Ratusan warga yang tinggal di Pulau Bunyu, Kabupaten Nunukan, Kalimantan Utara, mendadak geger, lantaran ditemukan sesosok jasad tanpa kepala dari seorang anak laki-laki berusia 9 tahun, di bawah kolong rumah warga.

Dari hasil pemeriksaan polisi, jenazah itu ternyata adalah korban pembunuhan yang dilakukan oleh ibu tirinya sendiri.

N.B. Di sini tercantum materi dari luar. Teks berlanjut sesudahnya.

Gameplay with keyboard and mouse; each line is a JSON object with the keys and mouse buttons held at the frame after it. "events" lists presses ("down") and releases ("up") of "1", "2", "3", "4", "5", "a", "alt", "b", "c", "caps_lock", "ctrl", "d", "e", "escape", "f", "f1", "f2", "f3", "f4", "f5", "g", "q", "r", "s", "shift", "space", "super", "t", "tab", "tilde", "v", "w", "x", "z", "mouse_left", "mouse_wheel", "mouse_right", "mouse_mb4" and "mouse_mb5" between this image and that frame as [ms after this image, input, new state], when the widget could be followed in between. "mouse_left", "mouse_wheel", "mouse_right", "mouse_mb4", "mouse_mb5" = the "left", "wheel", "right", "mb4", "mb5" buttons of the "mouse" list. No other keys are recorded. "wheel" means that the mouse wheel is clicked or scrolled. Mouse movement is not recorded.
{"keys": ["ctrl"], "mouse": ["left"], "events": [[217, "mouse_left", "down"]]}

Jenazah korban berinisial AS yang masih berusia 9 tahun itu, ditemukan oleh warga sekitar pada Minggu (5/3/2023) petang, di bawah kolong rumah warga di Desa Liang Bunyu, Pulau Bunyu, Kecamatan Sebatik Barat, Kabupaten Nunukan, Kalimantan utara.

Warga geger, lantaran saat ditemukan, kondisi korban dalam kondisi mengenaskan. Pasalnya, selain dalam kondisi nyaris membusuk, jenazah korban juga ditemukan dalam kondisi tanpa kepala.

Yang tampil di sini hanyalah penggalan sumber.